(Collected data entries)
◇ ◇ ◇ ◇ ◇ ◇ ◇

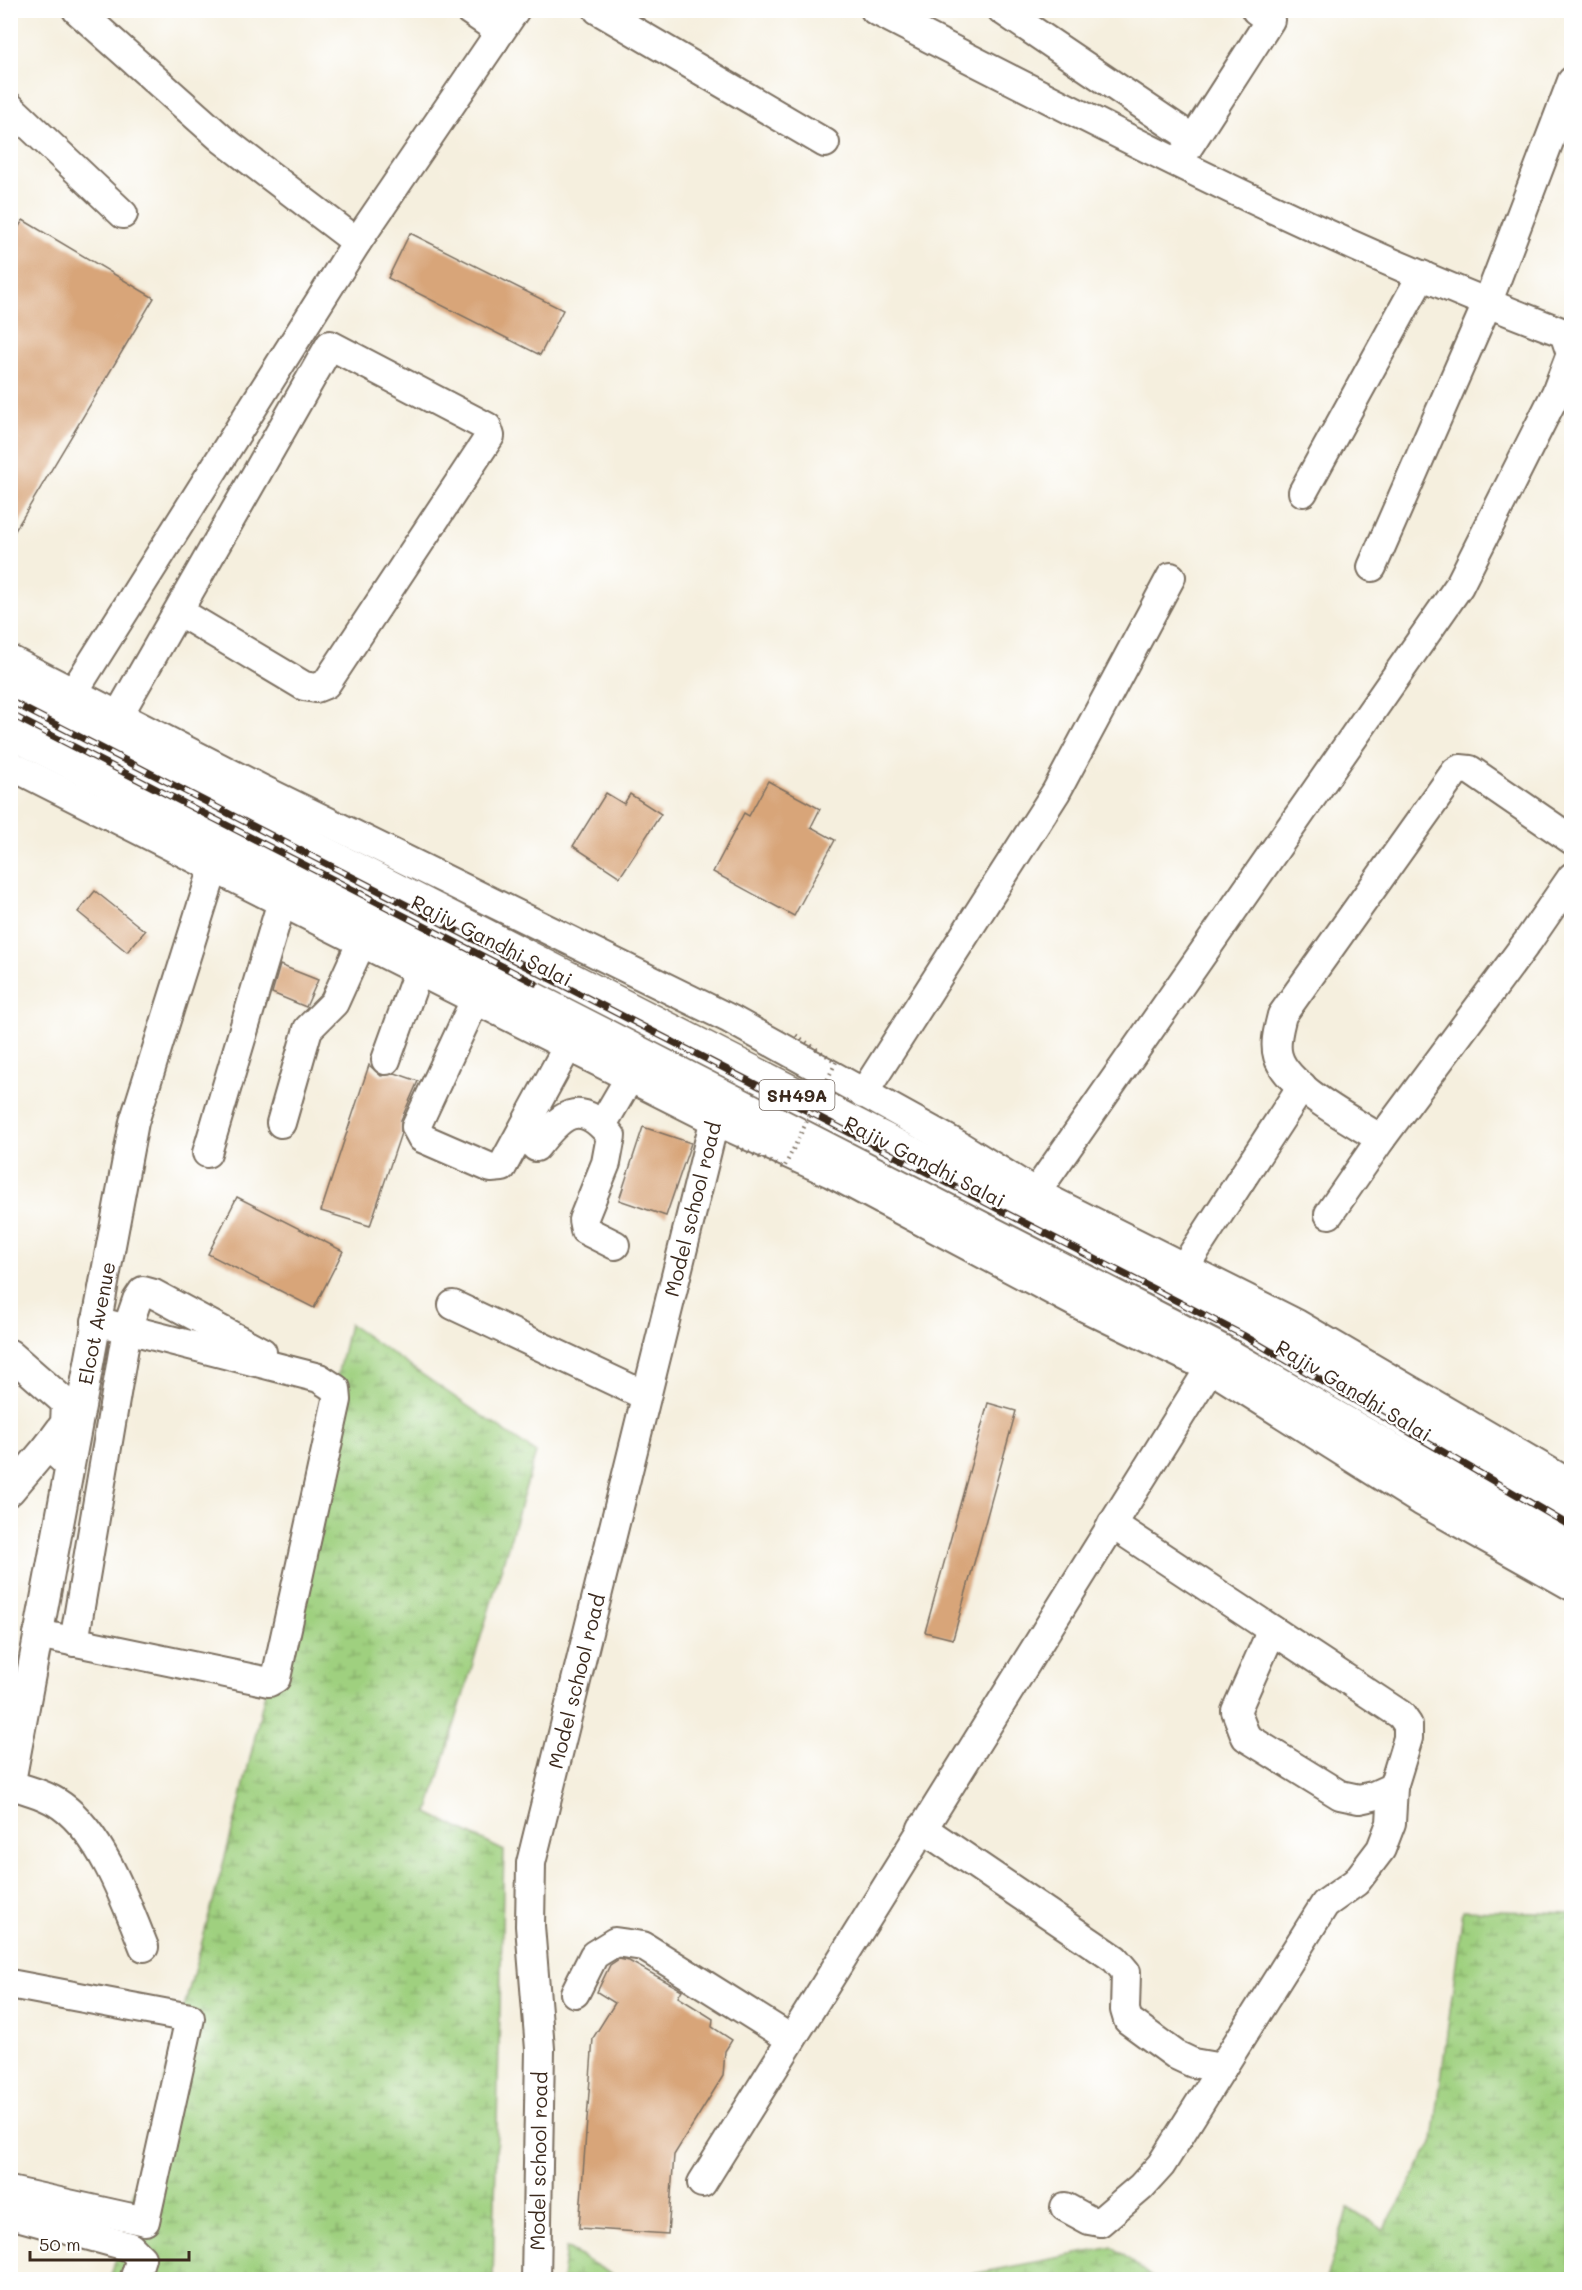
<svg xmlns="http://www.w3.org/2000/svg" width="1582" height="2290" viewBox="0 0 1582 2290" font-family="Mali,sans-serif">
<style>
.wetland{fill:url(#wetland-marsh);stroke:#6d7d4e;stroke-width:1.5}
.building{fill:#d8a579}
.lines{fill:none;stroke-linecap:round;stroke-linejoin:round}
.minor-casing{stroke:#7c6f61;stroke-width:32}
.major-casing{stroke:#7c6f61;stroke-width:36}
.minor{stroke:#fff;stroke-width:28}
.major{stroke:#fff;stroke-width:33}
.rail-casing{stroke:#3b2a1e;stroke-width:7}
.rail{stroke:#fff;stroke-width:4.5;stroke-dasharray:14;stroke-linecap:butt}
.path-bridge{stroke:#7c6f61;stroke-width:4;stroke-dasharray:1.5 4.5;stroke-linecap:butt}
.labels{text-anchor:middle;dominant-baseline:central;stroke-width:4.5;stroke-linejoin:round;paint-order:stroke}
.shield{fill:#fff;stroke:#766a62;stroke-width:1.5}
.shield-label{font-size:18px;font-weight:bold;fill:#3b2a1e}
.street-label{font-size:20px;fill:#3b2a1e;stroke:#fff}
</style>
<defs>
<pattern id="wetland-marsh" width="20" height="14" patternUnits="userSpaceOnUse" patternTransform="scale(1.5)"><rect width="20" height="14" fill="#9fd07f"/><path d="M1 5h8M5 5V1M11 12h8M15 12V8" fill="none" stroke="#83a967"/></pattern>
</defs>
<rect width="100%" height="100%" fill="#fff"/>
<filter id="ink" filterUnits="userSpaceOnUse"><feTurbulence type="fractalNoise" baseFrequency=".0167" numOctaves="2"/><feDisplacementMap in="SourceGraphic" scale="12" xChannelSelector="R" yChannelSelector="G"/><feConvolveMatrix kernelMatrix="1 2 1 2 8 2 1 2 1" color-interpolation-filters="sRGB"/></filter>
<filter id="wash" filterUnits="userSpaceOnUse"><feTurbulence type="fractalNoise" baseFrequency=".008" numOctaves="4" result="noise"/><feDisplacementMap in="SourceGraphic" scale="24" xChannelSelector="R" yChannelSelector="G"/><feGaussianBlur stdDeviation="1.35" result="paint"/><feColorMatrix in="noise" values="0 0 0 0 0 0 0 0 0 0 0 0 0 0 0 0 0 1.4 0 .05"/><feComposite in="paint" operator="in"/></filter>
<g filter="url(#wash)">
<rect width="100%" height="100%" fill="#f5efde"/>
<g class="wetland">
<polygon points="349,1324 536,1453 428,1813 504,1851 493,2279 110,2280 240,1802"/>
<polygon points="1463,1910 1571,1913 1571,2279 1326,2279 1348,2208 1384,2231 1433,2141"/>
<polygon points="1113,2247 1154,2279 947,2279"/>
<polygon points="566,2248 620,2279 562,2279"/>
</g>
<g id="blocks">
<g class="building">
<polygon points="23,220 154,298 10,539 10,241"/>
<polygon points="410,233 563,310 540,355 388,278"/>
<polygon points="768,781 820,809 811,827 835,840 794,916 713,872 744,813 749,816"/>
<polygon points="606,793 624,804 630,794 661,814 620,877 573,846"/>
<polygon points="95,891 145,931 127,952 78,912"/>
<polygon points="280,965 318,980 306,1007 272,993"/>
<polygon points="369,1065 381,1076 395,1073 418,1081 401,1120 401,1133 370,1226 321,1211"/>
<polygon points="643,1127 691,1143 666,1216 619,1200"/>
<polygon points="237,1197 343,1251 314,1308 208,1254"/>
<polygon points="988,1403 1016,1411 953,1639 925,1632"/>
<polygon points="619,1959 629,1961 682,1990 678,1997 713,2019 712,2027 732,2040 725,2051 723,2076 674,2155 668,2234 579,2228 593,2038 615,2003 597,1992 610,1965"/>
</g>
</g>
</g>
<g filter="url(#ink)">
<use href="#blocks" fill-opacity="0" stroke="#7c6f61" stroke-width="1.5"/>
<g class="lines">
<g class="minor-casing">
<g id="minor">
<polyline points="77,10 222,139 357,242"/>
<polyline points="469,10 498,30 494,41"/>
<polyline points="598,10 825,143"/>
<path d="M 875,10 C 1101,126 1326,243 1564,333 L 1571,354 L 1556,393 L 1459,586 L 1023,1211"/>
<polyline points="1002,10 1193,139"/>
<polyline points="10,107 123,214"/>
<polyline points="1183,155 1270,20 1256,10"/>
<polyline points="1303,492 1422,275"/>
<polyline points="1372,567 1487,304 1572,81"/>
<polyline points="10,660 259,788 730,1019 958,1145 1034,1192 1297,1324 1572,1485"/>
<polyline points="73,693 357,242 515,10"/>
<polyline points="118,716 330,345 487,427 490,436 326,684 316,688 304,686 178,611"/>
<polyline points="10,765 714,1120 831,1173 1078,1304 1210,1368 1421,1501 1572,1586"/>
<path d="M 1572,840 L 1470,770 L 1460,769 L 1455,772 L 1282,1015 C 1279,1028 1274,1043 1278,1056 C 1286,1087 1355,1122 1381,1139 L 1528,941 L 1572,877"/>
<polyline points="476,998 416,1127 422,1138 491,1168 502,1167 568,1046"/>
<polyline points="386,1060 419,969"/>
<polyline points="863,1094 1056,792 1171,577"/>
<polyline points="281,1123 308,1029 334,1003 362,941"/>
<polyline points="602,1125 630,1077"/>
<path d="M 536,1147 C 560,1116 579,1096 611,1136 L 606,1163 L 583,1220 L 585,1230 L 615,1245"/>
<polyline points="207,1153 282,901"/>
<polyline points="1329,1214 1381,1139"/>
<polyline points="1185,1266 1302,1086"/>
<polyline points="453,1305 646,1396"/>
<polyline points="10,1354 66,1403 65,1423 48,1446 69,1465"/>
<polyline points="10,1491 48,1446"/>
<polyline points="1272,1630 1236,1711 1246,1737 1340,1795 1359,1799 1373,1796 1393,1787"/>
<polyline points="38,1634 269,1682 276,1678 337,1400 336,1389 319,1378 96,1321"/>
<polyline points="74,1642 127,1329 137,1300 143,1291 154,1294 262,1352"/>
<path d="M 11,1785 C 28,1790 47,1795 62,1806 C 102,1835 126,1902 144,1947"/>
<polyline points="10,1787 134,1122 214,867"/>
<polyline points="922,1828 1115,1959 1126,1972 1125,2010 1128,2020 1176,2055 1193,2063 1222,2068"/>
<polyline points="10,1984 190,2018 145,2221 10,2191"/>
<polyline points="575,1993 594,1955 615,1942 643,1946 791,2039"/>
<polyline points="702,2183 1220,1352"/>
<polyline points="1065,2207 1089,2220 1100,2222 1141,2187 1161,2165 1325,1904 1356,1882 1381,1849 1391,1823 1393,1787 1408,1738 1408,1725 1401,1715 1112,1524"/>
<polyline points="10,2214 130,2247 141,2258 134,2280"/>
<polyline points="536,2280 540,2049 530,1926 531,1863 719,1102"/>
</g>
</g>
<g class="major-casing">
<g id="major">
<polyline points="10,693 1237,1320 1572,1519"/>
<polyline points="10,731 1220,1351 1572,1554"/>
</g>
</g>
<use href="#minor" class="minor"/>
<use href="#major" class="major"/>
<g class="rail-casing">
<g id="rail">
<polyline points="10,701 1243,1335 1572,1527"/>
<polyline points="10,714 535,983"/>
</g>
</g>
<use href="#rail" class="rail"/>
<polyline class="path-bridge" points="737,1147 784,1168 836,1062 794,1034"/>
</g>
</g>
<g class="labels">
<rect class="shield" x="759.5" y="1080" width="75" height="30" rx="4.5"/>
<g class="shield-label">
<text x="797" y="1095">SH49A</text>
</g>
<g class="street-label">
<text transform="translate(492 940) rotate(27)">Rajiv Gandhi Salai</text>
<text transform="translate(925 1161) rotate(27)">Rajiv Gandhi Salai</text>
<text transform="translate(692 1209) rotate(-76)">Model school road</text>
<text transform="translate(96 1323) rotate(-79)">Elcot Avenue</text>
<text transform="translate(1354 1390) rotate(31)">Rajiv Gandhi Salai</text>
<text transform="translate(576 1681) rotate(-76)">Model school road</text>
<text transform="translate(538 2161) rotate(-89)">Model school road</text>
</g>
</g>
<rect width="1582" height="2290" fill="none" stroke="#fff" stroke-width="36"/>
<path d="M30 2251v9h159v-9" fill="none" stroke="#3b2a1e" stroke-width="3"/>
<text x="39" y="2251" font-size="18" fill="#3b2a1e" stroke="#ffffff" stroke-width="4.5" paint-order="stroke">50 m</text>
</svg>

◇ ◇ ◇ ◇ ◇ ◇ ◇

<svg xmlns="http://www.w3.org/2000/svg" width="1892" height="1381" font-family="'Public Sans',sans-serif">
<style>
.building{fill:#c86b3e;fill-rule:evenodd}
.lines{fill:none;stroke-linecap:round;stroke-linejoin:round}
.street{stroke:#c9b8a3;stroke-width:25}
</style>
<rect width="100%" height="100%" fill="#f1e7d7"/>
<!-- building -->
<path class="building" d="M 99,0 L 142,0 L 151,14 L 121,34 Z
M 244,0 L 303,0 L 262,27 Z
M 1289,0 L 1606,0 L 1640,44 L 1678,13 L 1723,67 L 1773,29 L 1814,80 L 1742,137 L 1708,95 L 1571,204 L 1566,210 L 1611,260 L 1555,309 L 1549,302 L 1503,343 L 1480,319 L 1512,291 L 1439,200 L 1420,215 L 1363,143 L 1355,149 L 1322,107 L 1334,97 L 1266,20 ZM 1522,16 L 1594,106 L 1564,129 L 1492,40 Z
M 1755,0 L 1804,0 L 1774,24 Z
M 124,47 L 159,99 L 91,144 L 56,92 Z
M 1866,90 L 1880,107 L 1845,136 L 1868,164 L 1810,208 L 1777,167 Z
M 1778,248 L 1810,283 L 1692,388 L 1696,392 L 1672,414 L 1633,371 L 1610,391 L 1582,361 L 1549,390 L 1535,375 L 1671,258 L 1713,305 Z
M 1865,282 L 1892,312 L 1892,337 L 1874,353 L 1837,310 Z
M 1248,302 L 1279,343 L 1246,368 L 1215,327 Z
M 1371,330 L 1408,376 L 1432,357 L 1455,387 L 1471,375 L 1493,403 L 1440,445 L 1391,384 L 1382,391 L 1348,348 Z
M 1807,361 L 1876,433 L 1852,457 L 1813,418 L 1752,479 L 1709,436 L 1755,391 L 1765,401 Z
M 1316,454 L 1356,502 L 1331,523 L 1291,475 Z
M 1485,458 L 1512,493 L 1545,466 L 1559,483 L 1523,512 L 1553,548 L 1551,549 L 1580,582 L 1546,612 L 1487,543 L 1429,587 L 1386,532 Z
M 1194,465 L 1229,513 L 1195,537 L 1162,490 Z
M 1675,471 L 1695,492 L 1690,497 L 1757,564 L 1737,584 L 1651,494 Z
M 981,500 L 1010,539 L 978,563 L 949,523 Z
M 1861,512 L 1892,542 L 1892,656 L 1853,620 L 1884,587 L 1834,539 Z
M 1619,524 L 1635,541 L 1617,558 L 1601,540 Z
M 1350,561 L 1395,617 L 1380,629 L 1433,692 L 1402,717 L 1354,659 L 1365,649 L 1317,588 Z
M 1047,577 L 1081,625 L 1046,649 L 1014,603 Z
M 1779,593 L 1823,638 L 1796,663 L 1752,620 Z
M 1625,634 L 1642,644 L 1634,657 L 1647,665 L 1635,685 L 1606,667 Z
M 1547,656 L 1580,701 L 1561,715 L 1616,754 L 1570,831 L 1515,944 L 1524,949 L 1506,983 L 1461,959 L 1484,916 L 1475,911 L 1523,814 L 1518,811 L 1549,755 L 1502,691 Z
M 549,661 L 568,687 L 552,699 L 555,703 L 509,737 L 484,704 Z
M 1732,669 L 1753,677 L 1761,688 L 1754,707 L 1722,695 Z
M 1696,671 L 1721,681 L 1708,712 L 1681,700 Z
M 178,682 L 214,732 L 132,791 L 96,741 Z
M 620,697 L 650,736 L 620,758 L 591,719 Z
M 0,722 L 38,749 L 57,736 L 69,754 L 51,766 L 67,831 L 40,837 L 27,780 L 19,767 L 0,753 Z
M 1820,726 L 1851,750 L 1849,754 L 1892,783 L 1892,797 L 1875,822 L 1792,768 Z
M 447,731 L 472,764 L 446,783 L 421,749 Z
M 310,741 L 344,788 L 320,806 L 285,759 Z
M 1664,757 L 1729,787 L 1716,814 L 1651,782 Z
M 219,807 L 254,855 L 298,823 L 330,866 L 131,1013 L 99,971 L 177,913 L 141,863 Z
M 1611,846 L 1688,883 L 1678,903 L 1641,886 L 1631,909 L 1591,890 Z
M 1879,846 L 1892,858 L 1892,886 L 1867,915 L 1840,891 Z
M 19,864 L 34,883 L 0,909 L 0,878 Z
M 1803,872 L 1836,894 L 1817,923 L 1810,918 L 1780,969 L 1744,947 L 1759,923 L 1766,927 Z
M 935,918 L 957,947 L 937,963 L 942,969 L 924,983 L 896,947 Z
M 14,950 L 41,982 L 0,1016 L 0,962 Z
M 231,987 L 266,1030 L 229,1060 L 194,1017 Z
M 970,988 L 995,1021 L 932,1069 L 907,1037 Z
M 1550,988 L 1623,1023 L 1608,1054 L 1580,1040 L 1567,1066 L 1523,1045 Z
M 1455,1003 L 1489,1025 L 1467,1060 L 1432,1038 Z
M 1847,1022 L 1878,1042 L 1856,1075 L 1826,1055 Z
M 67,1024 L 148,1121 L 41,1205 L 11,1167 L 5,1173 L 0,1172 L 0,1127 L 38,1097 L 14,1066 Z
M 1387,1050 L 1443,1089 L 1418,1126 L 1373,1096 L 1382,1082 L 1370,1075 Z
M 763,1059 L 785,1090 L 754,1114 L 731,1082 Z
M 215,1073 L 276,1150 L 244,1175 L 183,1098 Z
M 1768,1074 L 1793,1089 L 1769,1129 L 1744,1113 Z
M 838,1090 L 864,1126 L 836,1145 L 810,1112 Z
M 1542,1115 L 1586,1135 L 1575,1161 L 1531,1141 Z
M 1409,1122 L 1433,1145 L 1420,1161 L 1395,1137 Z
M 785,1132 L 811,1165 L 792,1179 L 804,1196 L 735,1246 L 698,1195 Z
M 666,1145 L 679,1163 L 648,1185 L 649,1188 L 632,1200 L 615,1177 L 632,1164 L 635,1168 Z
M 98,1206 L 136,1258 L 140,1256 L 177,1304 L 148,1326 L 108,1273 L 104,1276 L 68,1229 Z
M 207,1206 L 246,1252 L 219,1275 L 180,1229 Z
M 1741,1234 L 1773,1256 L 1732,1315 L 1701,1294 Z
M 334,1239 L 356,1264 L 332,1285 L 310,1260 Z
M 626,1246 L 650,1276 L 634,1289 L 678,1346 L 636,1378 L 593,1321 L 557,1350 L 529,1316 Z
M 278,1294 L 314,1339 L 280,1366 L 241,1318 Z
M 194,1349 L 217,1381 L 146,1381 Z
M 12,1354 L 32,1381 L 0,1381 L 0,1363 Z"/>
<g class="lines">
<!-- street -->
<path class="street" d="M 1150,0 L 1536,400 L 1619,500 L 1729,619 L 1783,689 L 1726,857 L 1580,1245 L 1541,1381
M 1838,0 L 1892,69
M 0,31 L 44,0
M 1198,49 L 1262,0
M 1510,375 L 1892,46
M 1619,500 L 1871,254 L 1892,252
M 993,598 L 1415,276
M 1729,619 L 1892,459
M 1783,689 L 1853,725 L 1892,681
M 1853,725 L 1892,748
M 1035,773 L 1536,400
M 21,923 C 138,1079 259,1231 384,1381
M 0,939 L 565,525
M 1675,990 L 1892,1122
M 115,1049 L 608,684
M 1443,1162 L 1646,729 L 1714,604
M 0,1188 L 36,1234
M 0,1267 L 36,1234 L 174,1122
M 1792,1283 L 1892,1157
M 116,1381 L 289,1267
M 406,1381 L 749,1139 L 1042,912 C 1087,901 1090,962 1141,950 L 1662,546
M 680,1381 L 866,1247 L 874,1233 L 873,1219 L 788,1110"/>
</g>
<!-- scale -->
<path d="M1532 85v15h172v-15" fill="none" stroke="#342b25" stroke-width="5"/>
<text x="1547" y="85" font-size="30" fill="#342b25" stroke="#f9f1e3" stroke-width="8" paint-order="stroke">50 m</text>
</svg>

◇ ◇ ◇ ◇ ◇ ◇ ◇

Filter the entries down to the lines holding the string "wash". Copy each of those lines.

<filter id="wash" filterUnits="userSpaceOnUse"><feTurbulence type="fractalNoise" baseFrequency=".008" numOctaves="4" result="noise"/><feDisplacementMap in="SourceGraphic" scale="24" xChannelSelector="R" yChannelSelector="G"/><feGaussianBlur stdDeviation="1.35" result="paint"/><feColorMatrix in="noise" values="0 0 0 0 0 0 0 0 0 0 0 0 0 0 0 0 0 1.4 0 .05"/><feComposite in="paint" operator="in"/></filter>
<g filter="url(#wash)">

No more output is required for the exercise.